### Aim
Could you format the lines below as a numbered list, skipping any blank lines and leaving out the pictures?
----- Excerpted records -----
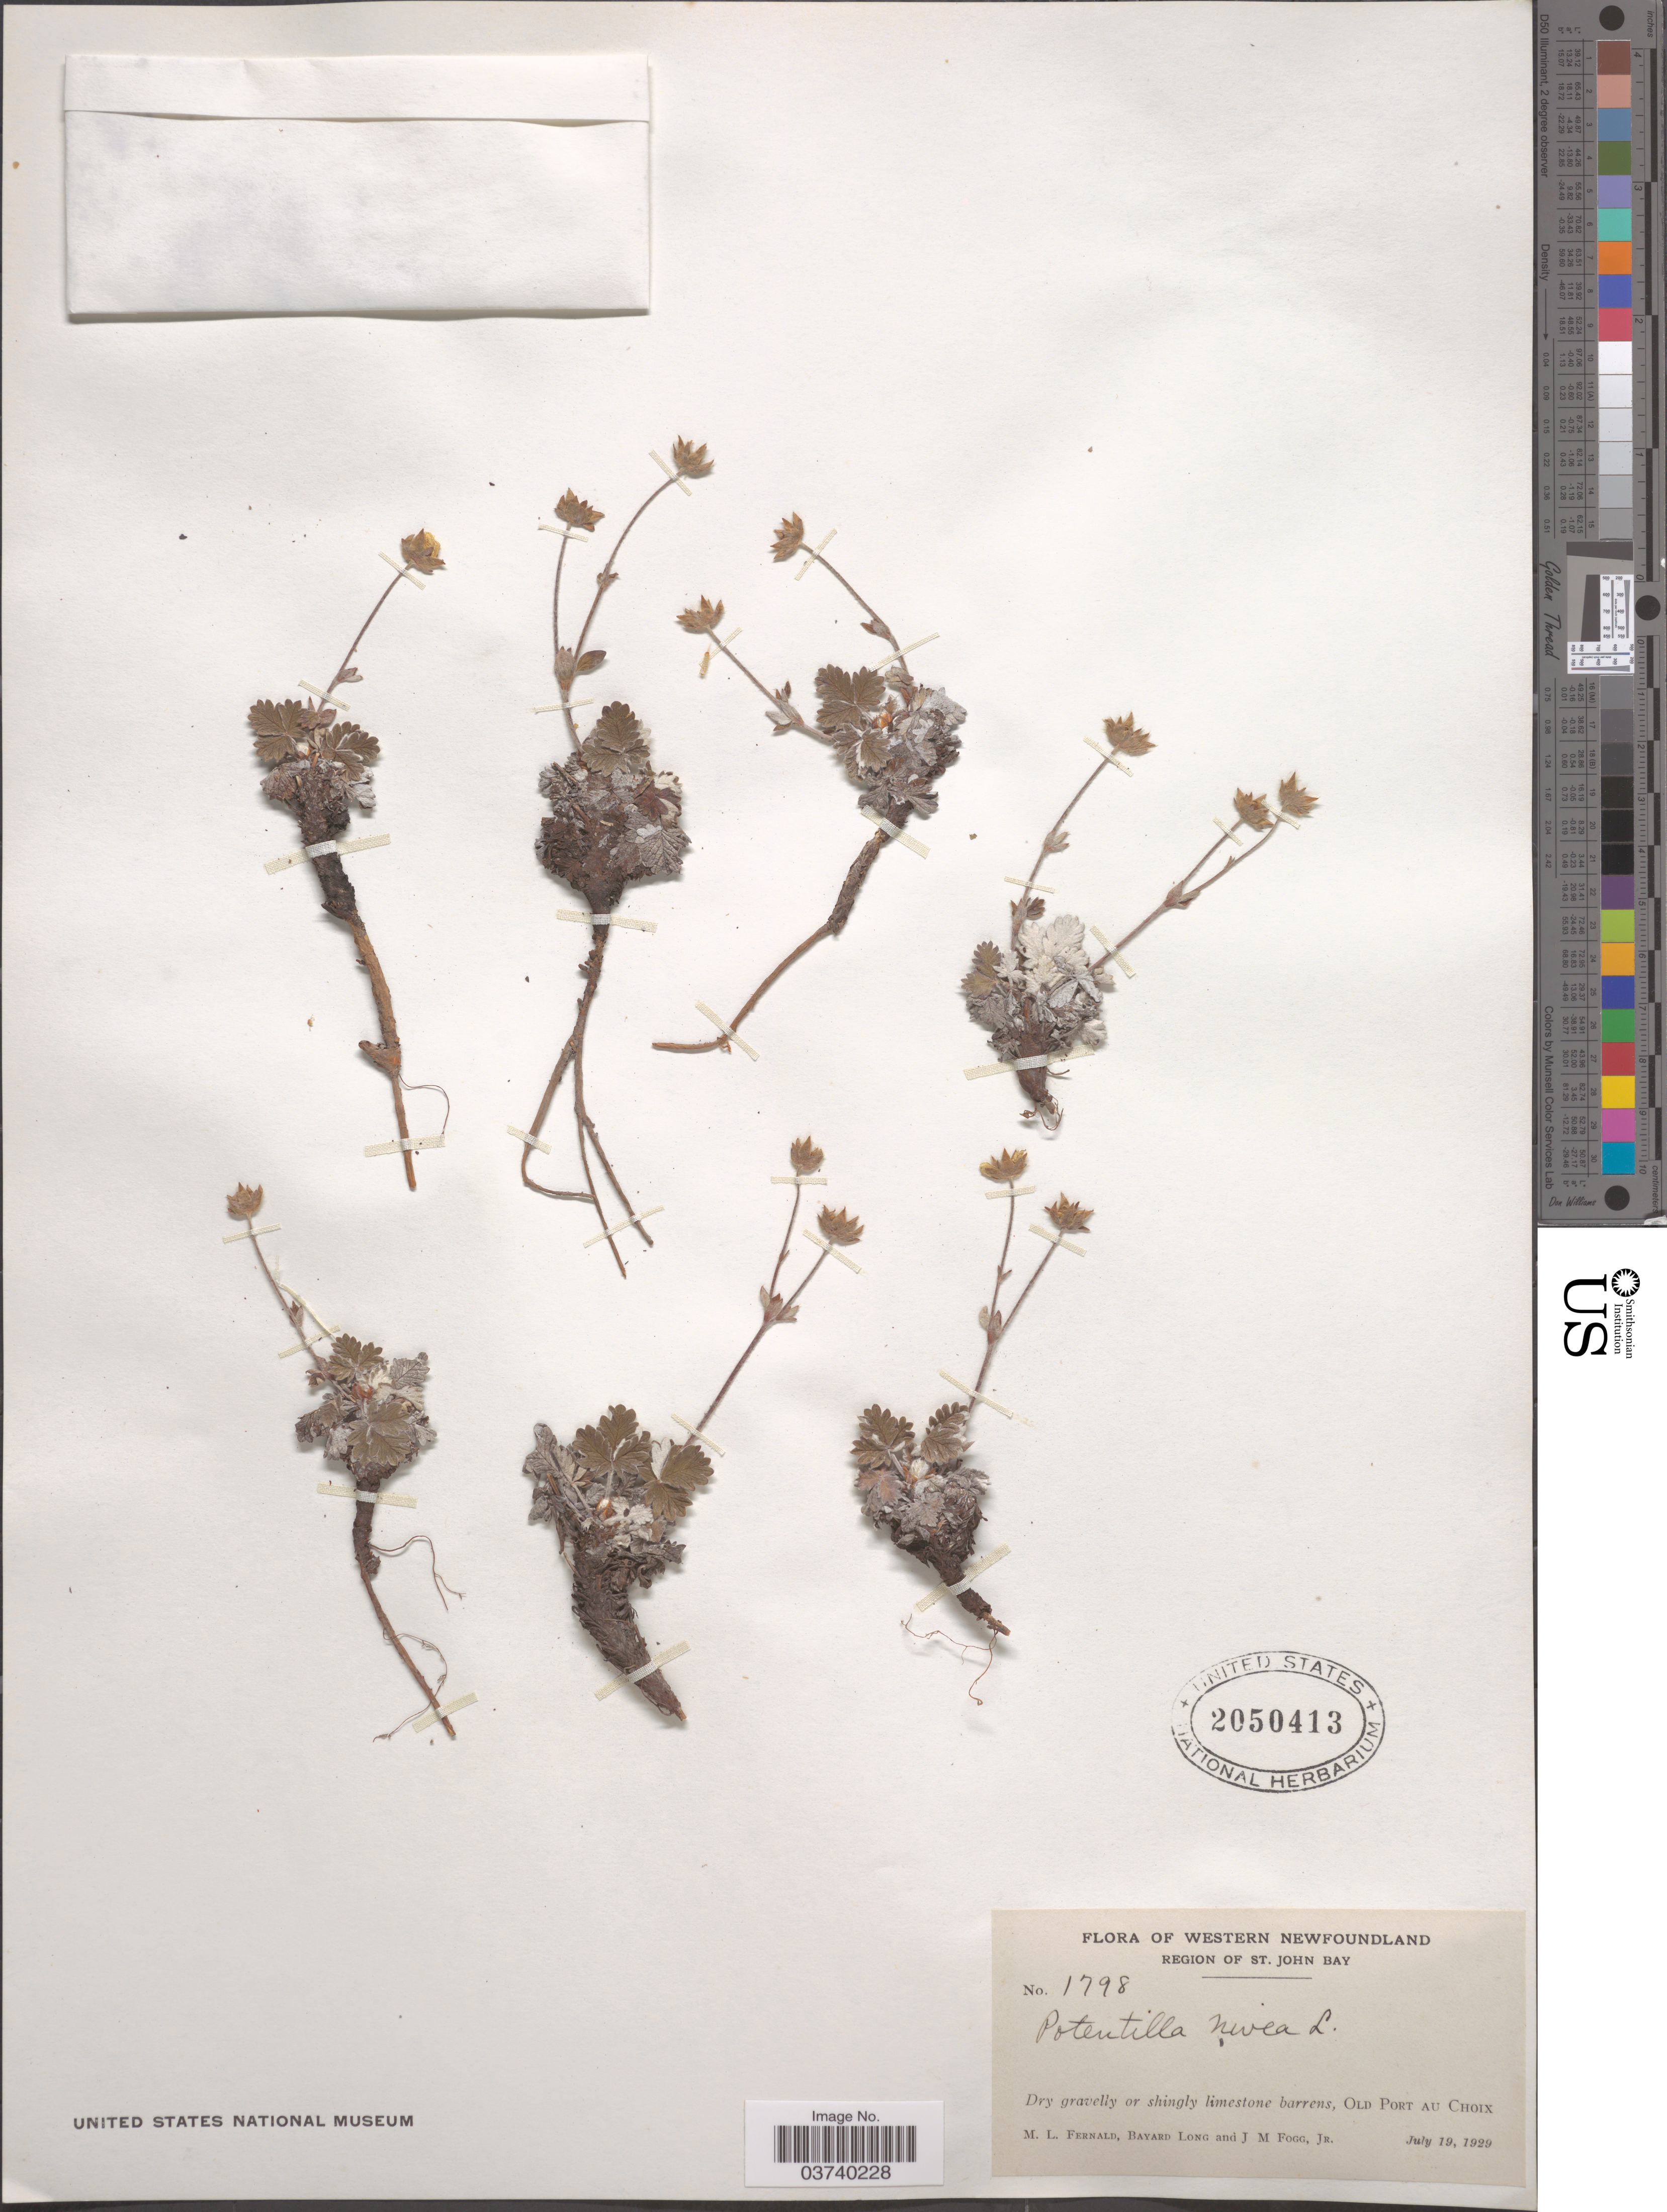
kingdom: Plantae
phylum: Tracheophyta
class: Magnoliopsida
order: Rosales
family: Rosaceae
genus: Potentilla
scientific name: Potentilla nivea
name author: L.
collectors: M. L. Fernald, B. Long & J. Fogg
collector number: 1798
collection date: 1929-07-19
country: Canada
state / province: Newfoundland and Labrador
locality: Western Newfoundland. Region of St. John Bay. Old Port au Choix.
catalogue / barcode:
-----
### The response
1. kingdom: Plantae
2. phylum: Tracheophyta
3. class: Magnoliopsida
4. order: Rosales
5. family: Rosaceae
6. genus: Potentilla
7. scientific name: Potentilla nivea
8. name author: L.
9. collectors: M. L. Fernald, B. Long & J. Fogg
10. collector number: 1798
11. collection date: 1929-07-19
12. country: Canada
13. state / province: Newfoundland and Labrador
14. locality: Western Newfoundland. Region of St. John Bay. Old Port au Choix.
15. catalogue / barcode:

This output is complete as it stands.